Please copy out the full listing that follows exactly; no picture belongs in the copy.

─── Input data

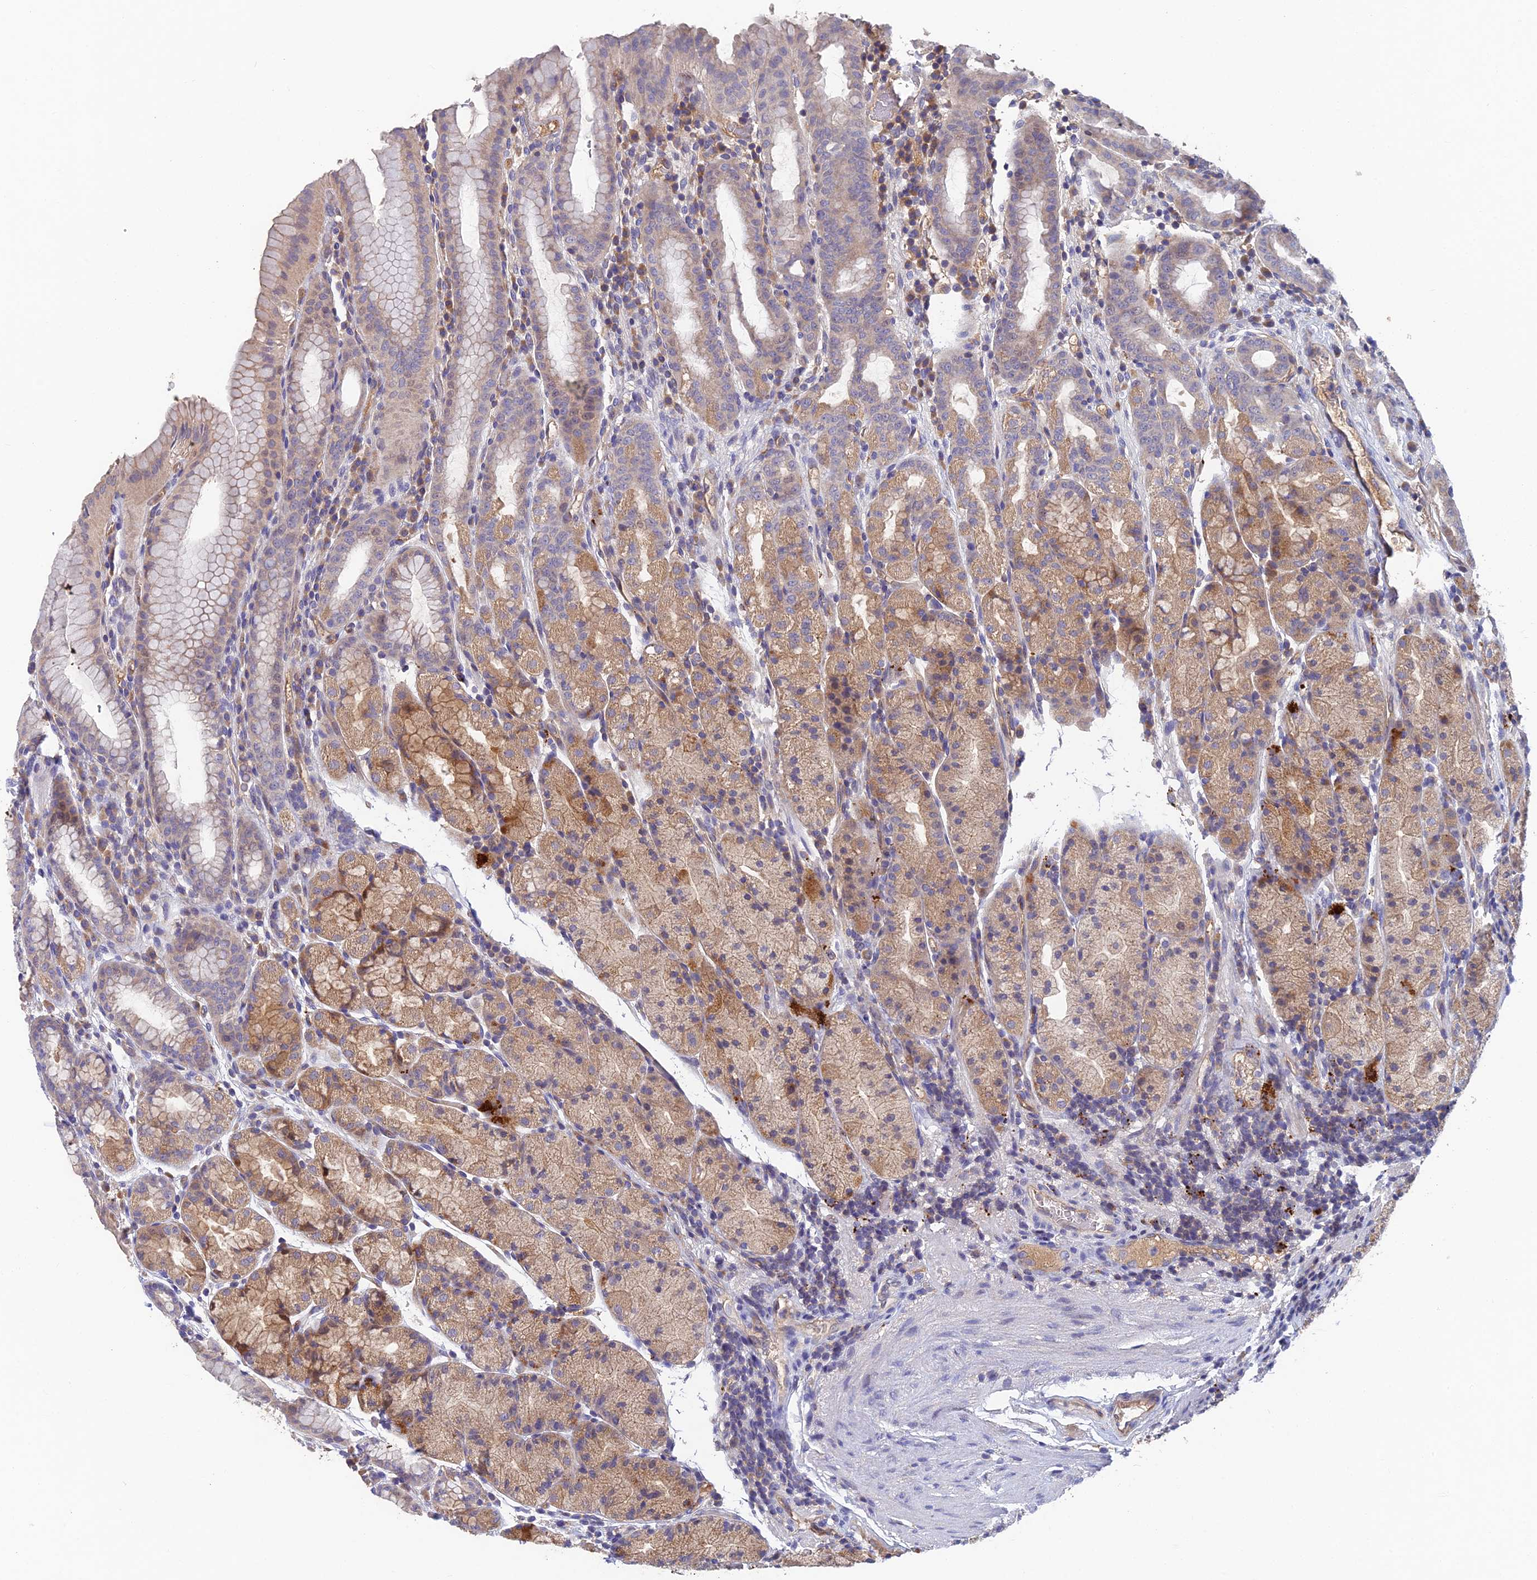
{"staining": {"intensity": "moderate", "quantity": "25%-75%", "location": "cytoplasmic/membranous"}, "tissue": "stomach", "cell_type": "Glandular cells", "image_type": "normal", "snomed": [{"axis": "morphology", "description": "Normal tissue, NOS"}, {"axis": "topography", "description": "Stomach, upper"}, {"axis": "topography", "description": "Stomach, lower"}, {"axis": "topography", "description": "Small intestine"}], "caption": "This photomicrograph exhibits immunohistochemistry staining of benign human stomach, with medium moderate cytoplasmic/membranous positivity in about 25%-75% of glandular cells.", "gene": "ADAMTS13", "patient": {"sex": "male", "age": 68}}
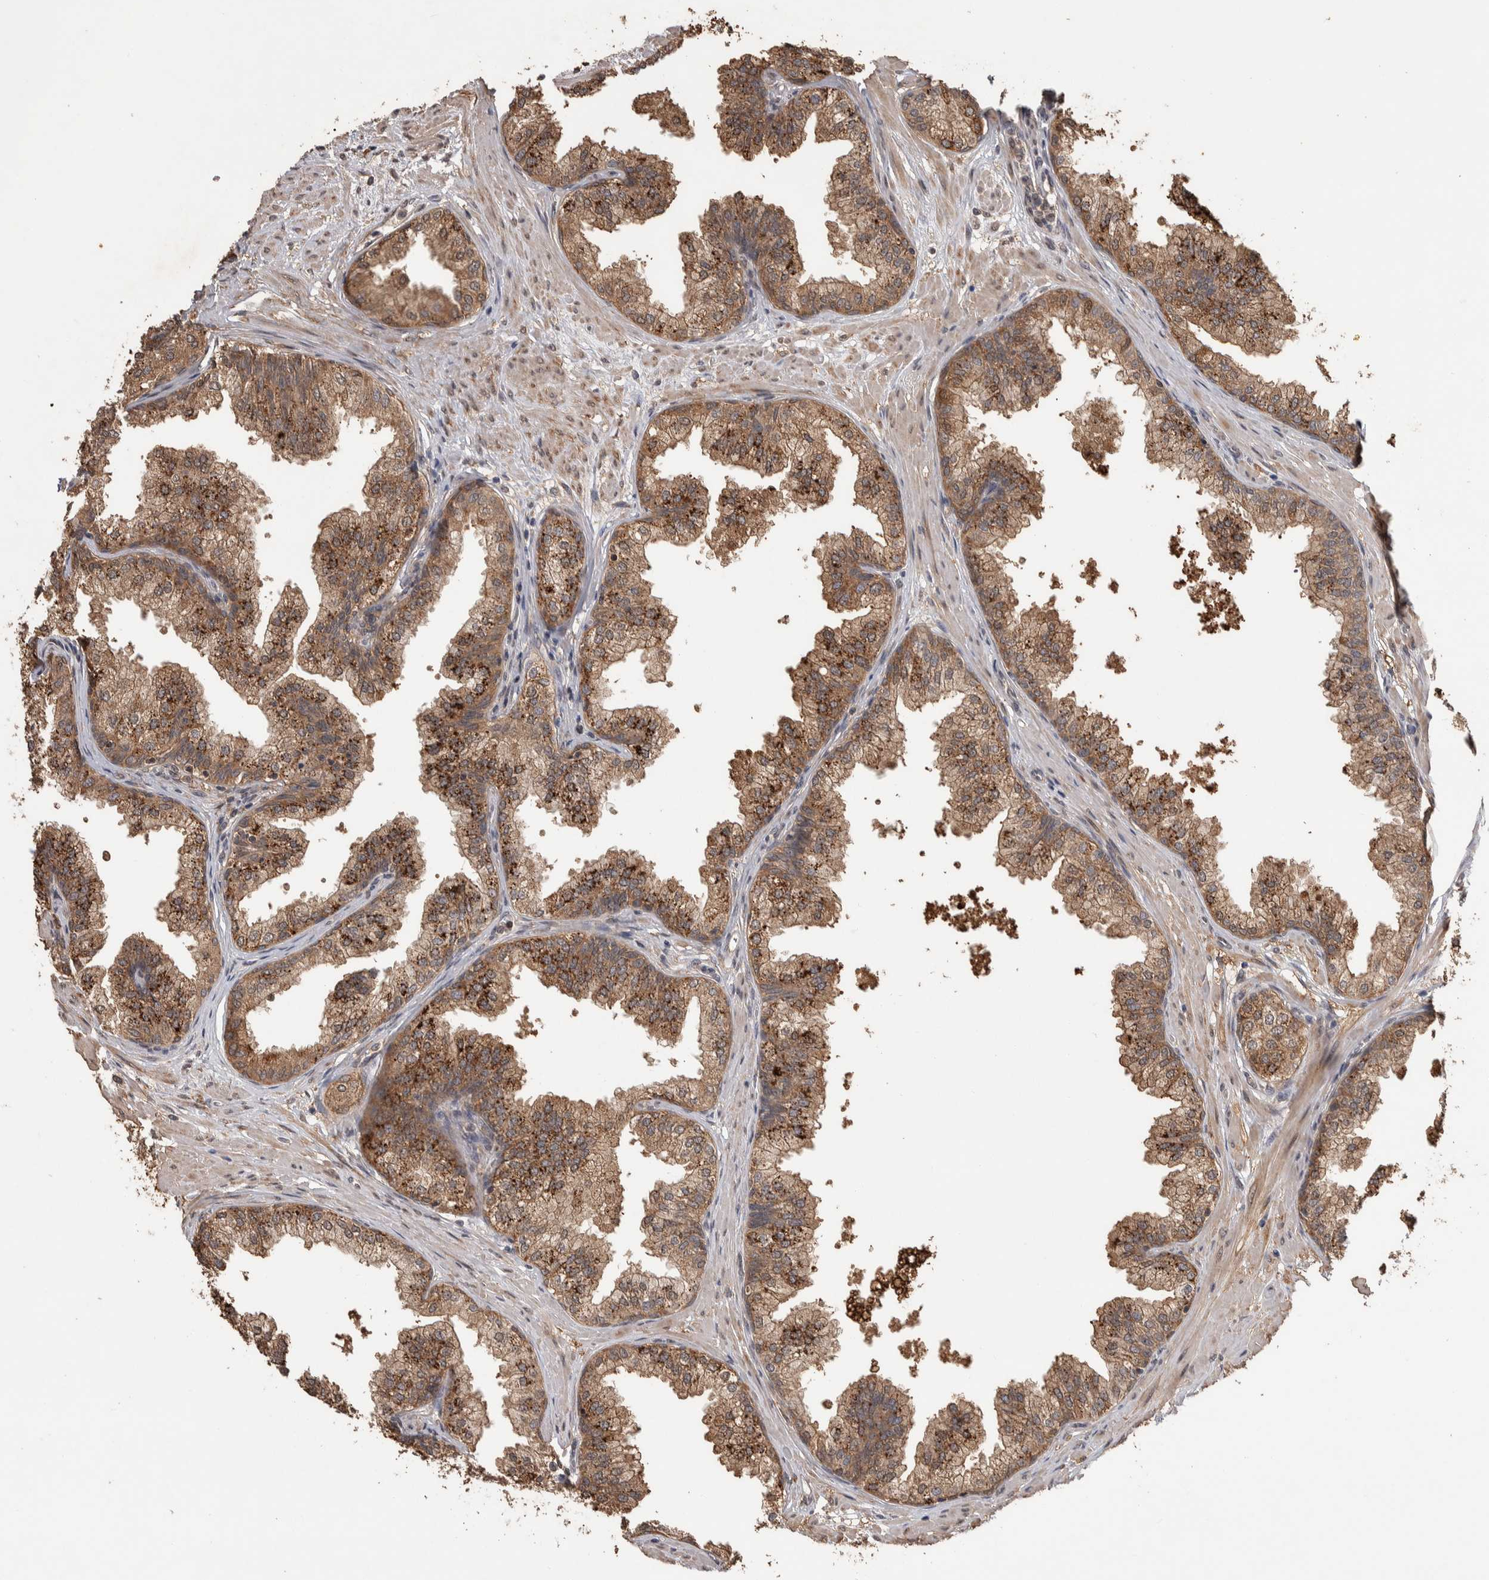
{"staining": {"intensity": "moderate", "quantity": ">75%", "location": "cytoplasmic/membranous"}, "tissue": "prostate", "cell_type": "Glandular cells", "image_type": "normal", "snomed": [{"axis": "morphology", "description": "Normal tissue, NOS"}, {"axis": "morphology", "description": "Urothelial carcinoma, Low grade"}, {"axis": "topography", "description": "Urinary bladder"}, {"axis": "topography", "description": "Prostate"}], "caption": "Human prostate stained for a protein (brown) reveals moderate cytoplasmic/membranous positive expression in approximately >75% of glandular cells.", "gene": "DVL2", "patient": {"sex": "male", "age": 60}}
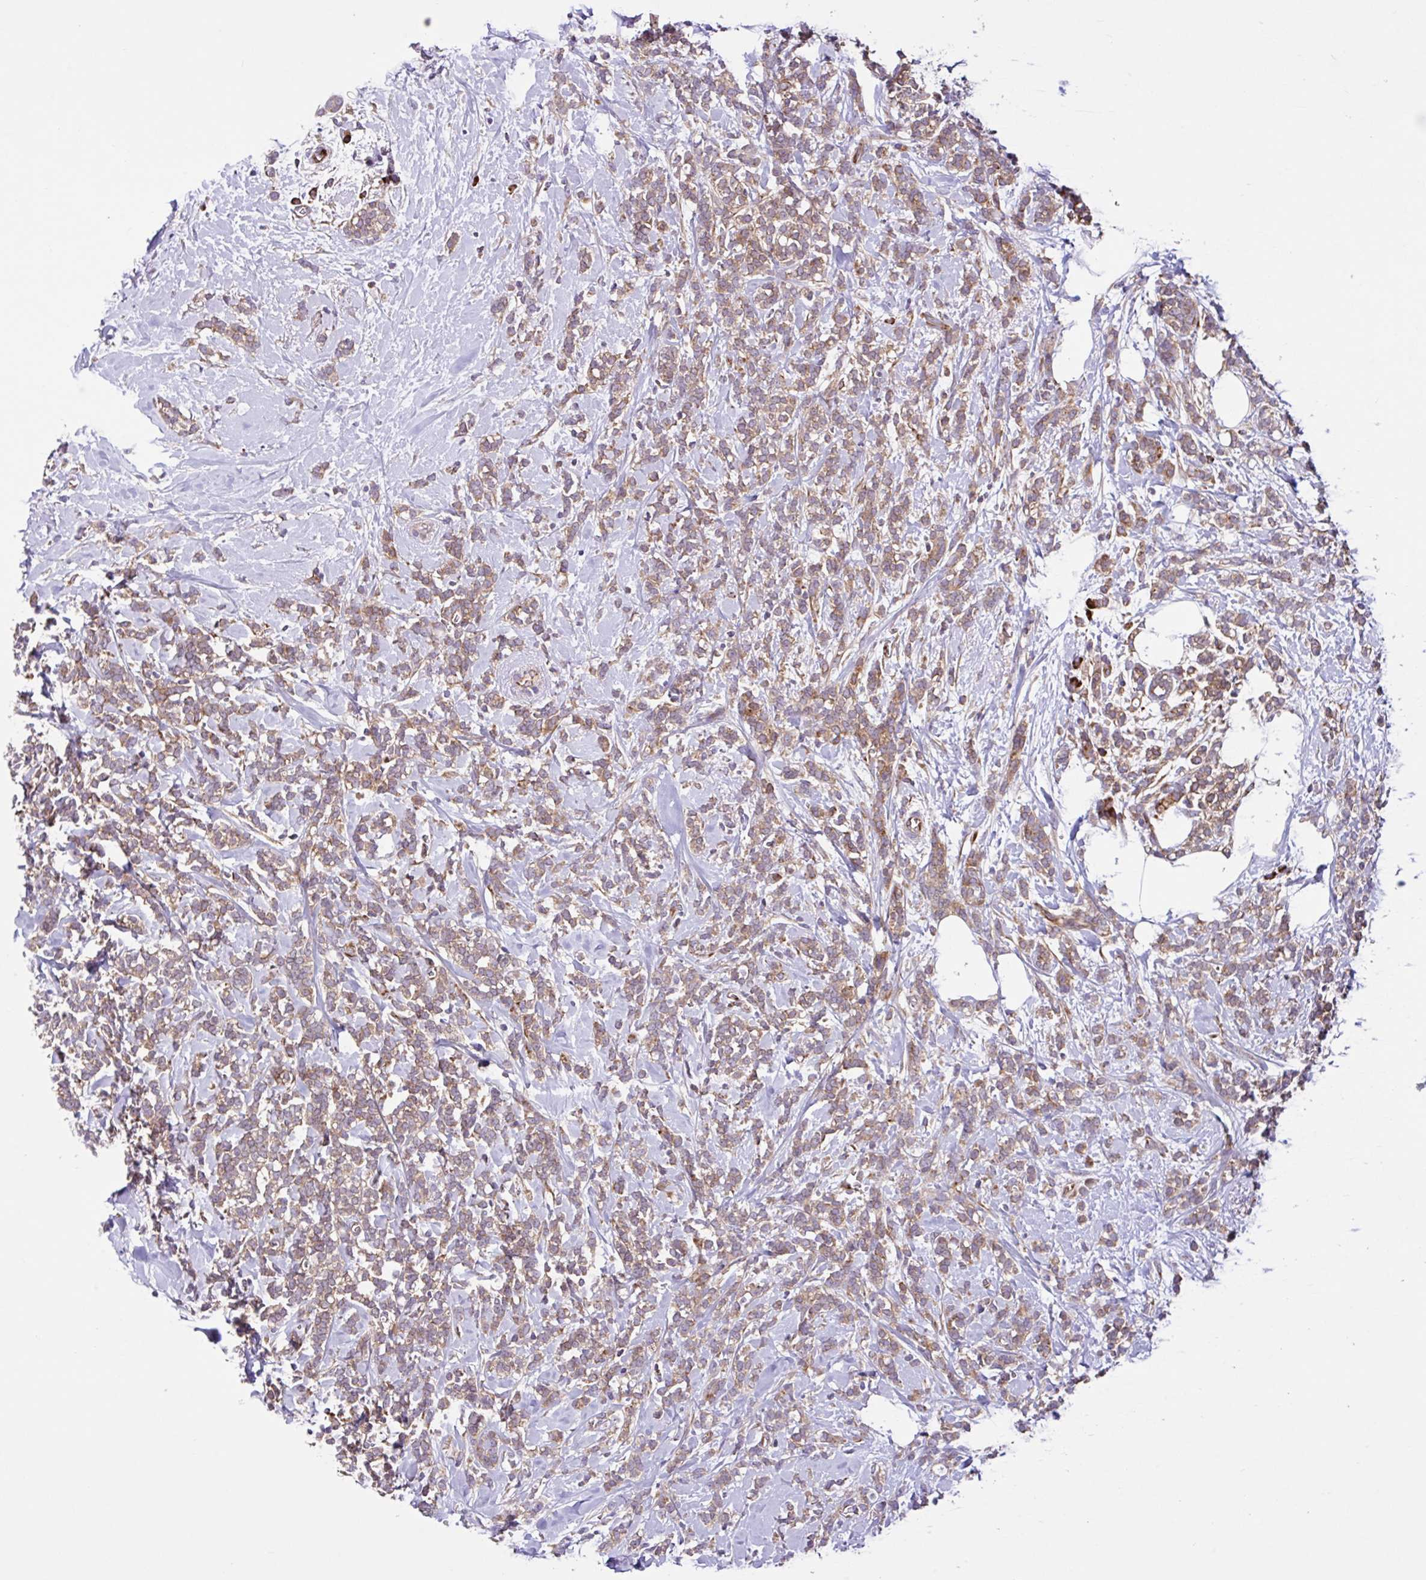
{"staining": {"intensity": "weak", "quantity": ">75%", "location": "cytoplasmic/membranous"}, "tissue": "breast cancer", "cell_type": "Tumor cells", "image_type": "cancer", "snomed": [{"axis": "morphology", "description": "Lobular carcinoma"}, {"axis": "topography", "description": "Breast"}], "caption": "A photomicrograph of breast cancer (lobular carcinoma) stained for a protein demonstrates weak cytoplasmic/membranous brown staining in tumor cells.", "gene": "NTPCR", "patient": {"sex": "female", "age": 59}}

──────

# Solution for this task
{"staining": {"intensity": "moderate", "quantity": "25%-75%", "location": "cytoplasmic/membranous"}, "tissue": "stomach", "cell_type": "Glandular cells", "image_type": "normal", "snomed": [{"axis": "morphology", "description": "Normal tissue, NOS"}, {"axis": "topography", "description": "Stomach, upper"}, {"axis": "topography", "description": "Stomach, lower"}, {"axis": "topography", "description": "Small intestine"}], "caption": "This photomicrograph exhibits immunohistochemistry staining of benign human stomach, with medium moderate cytoplasmic/membranous positivity in about 25%-75% of glandular cells.", "gene": "ADAMTS13", "patient": {"sex": "male", "age": 68}}
{"staining": {"intensity": "moderate", "quantity": ">75%", "location": "cytoplasmic/membranous"}, "tissue": "prostate", "cell_type": "Glandular cells", "image_type": "normal", "snomed": [{"axis": "morphology", "description": "Normal tissue, NOS"}, {"axis": "morphology", "description": "Urothelial carcinoma, Low grade"}, {"axis": "topography", "description": "Urinary bladder"}, {"axis": "topography", "description": "Prostate"}], "caption": "Human prostate stained for a protein (brown) reveals moderate cytoplasmic/membranous positive expression in approximately >75% of glandular cells.", "gene": "DVL2", "patient": {"sex": "male", "age": 60}}
{"staining": {"intensity": "weak", "quantity": ">75%", "location": "cytoplasmic/membranous"}, "tissue": "breast cancer", "cell_type": "Tumor cells", "image_type": "cancer", "snomed": [{"axis": "morphology", "description": "Lobular carcinoma"}, {"axis": "topography", "description": "Breast"}], "caption": "A photomicrograph of breast cancer (lobular carcinoma) stained for a protein demonstrates weak cytoplasmic/membranous brown staining in tumor cells.", "gene": "NTPCR", "patient": {"sex": "female", "age": 59}}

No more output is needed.